Einführung in die hohe Kunst der Whisky-Brennerei
Eine Tagestour führt zu verschiedenen Destillerien am Bodensee
Whisky trinkt man nur, wenn es einem gut geht. Wenn es einem schlecht geht, trinkt man Mineralwasser und ein Glas Milch“, sagt Marco Waibel, der eine Abfindungsbrennerei in Nesselwangen bei Überlingen betreibt. Das klingt nach einer gesunden Einstellung, die wahrscheinlich auch die Männer und Frauen teilen, die an diesem Sommertag Waibels Whisky probieren wollen. Es ist der letzte Stopp während der Bodensee-Whisky-Tour. Sie hat am Vormittag bereits zur Destillerie Senft in Salem-Rickenbach und nach dem Mittagessen zur Brennerei Steinhauser in Kressbronn geführt.
Umgeben vom Charme des alten Gemäuers im Obergeschoss des Restaurants Weinstein in Überlingen kredenzt Marco Waibel unterschiedliche Jahrgänge seines Whiskys „Keyne Eyle“. Der Name leitet sich von „Keine Eile“ab – denn Hektik soll weder bei der Herstellung noch beim Genuss des Whiskys eine Rolle spielen. 1998 dürfte er den ersten Whisky in der Überlinger Markthalle Greth verkauft haben, wahrscheinlich aus dem Jahr 1993 oder 1994, erinnert sich Waibel. Auf besonderes Interesse sei er damals mit seinem Angebot nicht gestoßen. Im Laufe der Zeit hat er mit seinem Vater Alfred den Brennprozess jedoch perfektioniert.
In Nesselwangen haben sie früher vornehmlich Williams und Mirabelle gebrannt, da habe Whisky zunächst doch etwas von „verbranntem Schuppen“gehabt. „Aber wer Korn brennen kann, kann auch Whisky brennen“, dachte sich Waibel. Etwa 1000 Flaschen produziert er jetzt jährlich. Davon werden maximal 500 verkauft, der Rest bleibt in den Fässern und wird weiter veredelt. „In erster Linie muss er mir schmecken“, nennt Waibel das Kriterium für einen guten Whisky. Seine heutigen Gäste finden ebenfalls Gefallen am „Keyne Eyle“. Fünf Runden werden zum Abschluss der Tour verköstigt, den Anfang macht die zehnjährige Black Edition, den Abschluss der „Euro 500“. Die Qualität des hochwertigen Getränks mache zu 98 Prozent das Können und zu zwei Prozent das Fass aus.
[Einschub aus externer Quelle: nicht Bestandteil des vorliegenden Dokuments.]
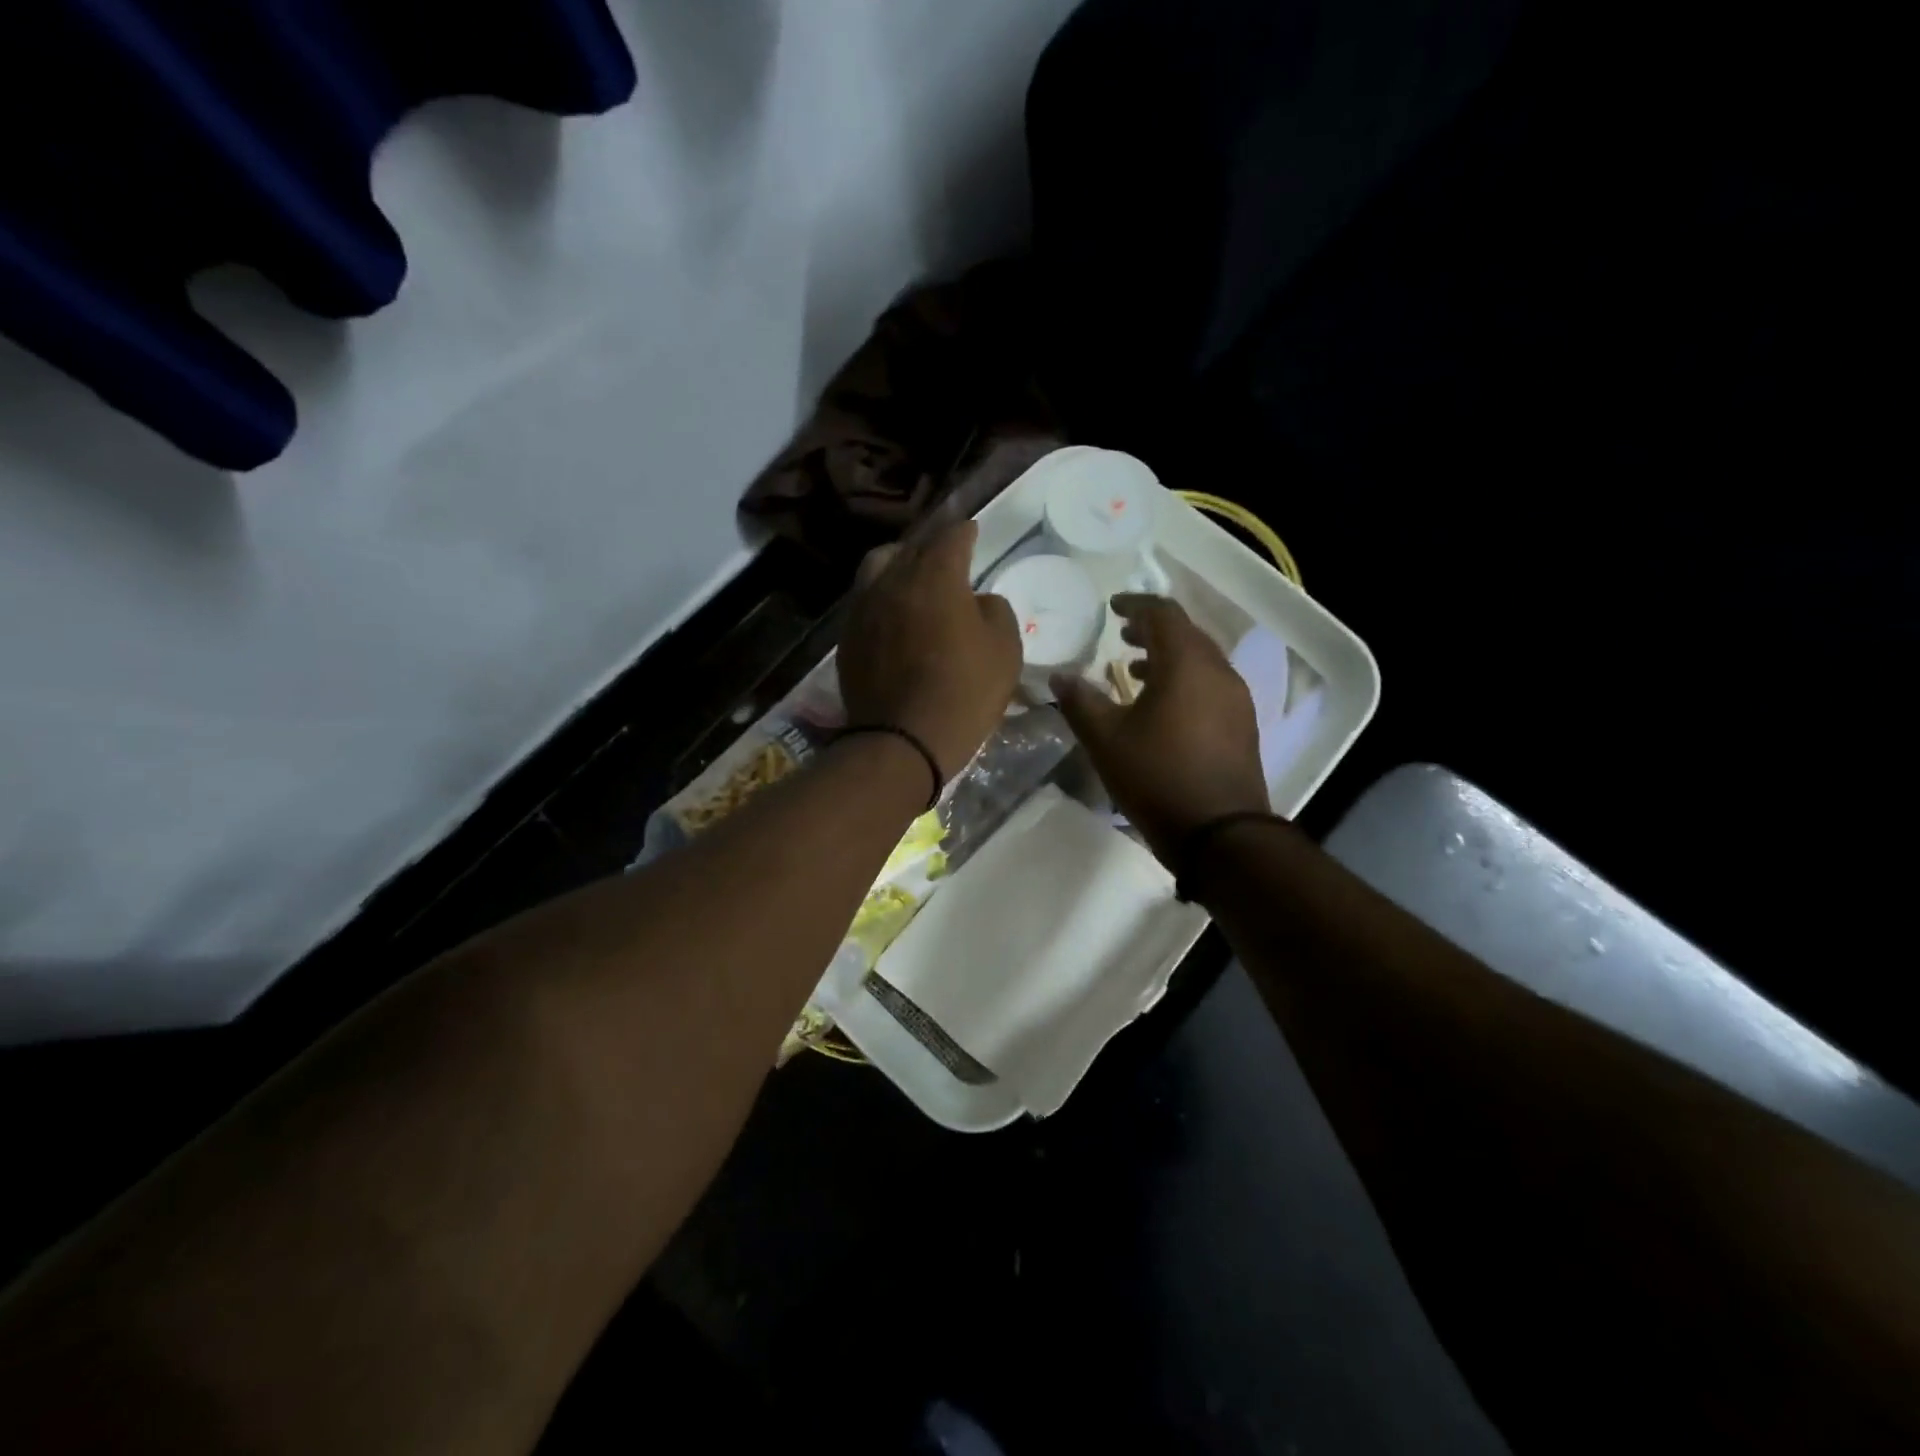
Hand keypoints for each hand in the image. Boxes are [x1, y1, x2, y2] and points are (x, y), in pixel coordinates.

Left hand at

Im Laufe des Tages hat die Gruppe immer wieder etwas über die Wahl des richtigen Fasses gehört. „Das Malz gibt die Grundrichtung vor, den Rest macht das Fass“, erklärt Daniel Eck von der Destillerie Senft in Salem-Rickenbach. Wird der Whisky im Rotweinfass heimischer Winzer gelagert, so sorgt das Eck zufolge für ein fruchtiges Aroma und eine schöne Farbe. Sherryfässer aus Spanien „runden schön ab“. Zunächst wird der Whisky aber in Fässer aus amerikanischer Weiß-Eiche gelagert, bevor er in Burbonfässer umzieht.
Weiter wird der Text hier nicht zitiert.